# Alternativen zu Corbis?



## reto (14. Mai 2004)

Hallo!

Ich bin auf der Suche nach lizenzfreien Bildern, und suche eine Alternative zu Corbis. Wer kann mir andere Anbieter empfehlen?

PS: Mir ist bewusst das diese Bilder selbstverständlich nicht kostenlos sind. Die dürfen/sollen ruhig was kosten...


----------



## cater (14. Mai 2004)

http://www.imagepoint.biz
http://www.photodisc.de


----------



## Martin Schaefer (15. Mai 2004)

Der vermutlich weltweit größte Anbieter von Bildmaterial ist "Getty Images".
Auf deren Webseite findest du Links zu den Tochterunternehmen, die sich
auf lizenzfreies Bildmaterial spezialisieren.

Dazu gehören:
Brand X
Digital Vision
Photodisc
Comstock
Thinkstock
Rubberball

Nicht unbedingt günstig, aber durchaus hochwertig und eine riesige Auswahl.

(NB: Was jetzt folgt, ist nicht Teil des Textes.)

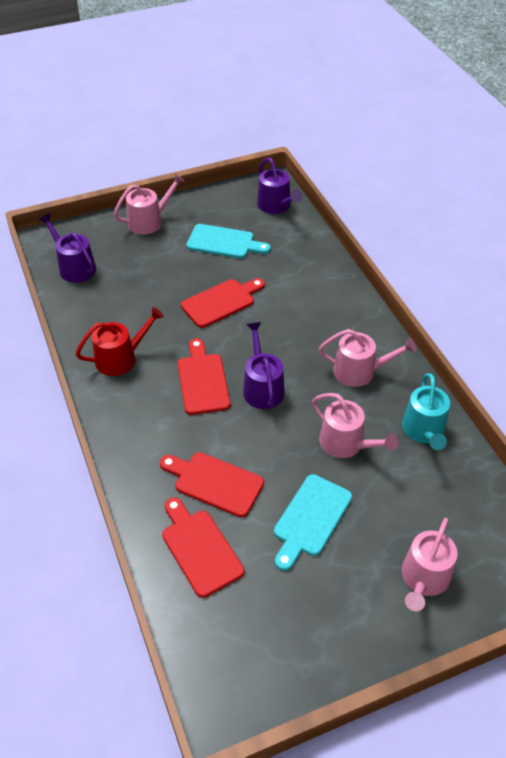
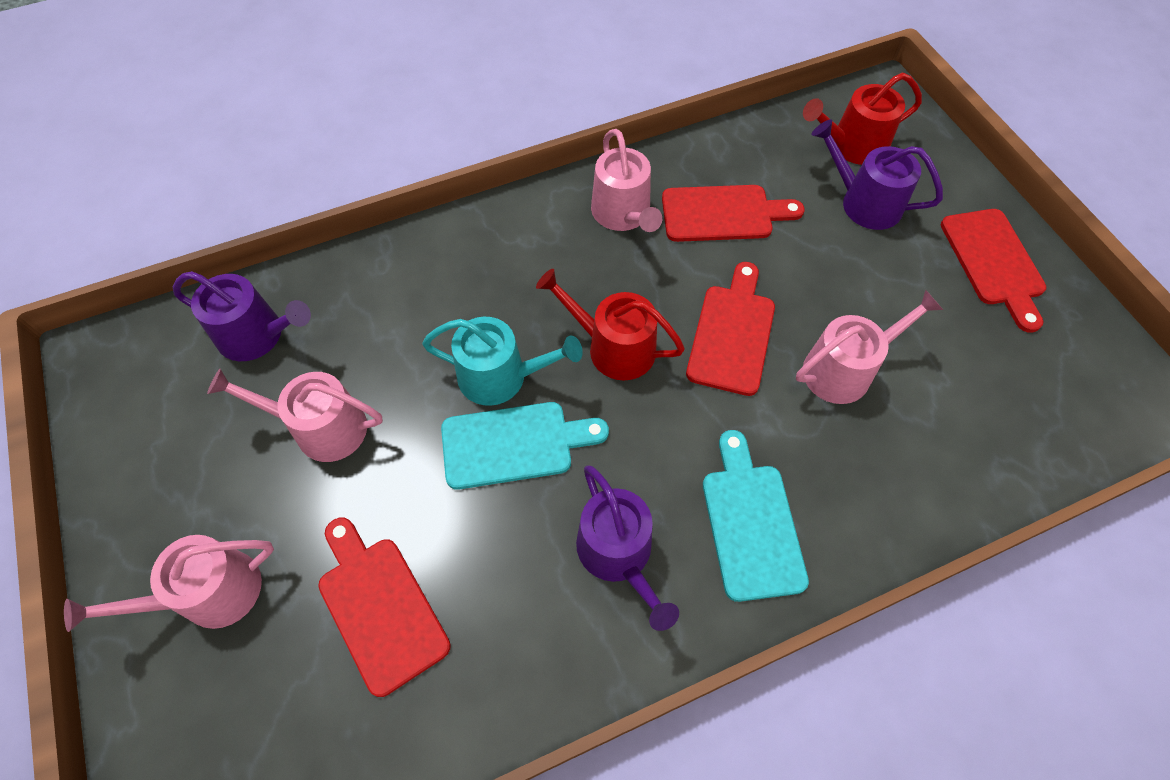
red watering can: [76,307,164,376] = 1 -> [536,269,685,380] [803,73,922,165] = 2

Auch kleinere Bildagenturen bieten hervorragendes Material teilweise lizenzfrei
und womöglich etwas günstiger an. Allerdings wäre es für Tipps in diese Richtung
gut zu wissen, was für Bildmaterial du suchst.

Gruß
Martin


----------



## reto (17. Mai 2004)

*Besten Dank!*

Danke für die Tipps! Imagepoint gefällt mir sehr gut, da ist das Preis/Leistungsverhältnis top würde ich mal sagen


----------



## cater (17. Mai 2004)

Ansonsten kannst du ja auch bei den Fotografen direkt anfragen. Über das Google-Verzeichnis u.ä. findet man viele Links zu Fotografen. Da sind die Preise evtl. nochmal günstiger, da die Provision für die Agentur wegfällt.
Falls du was zum Thema Natur suchst, mein Portfolio: http://www.cberg.de/index.php?menue=portfolio&content=portfolio&dir0=index

Carlo


----------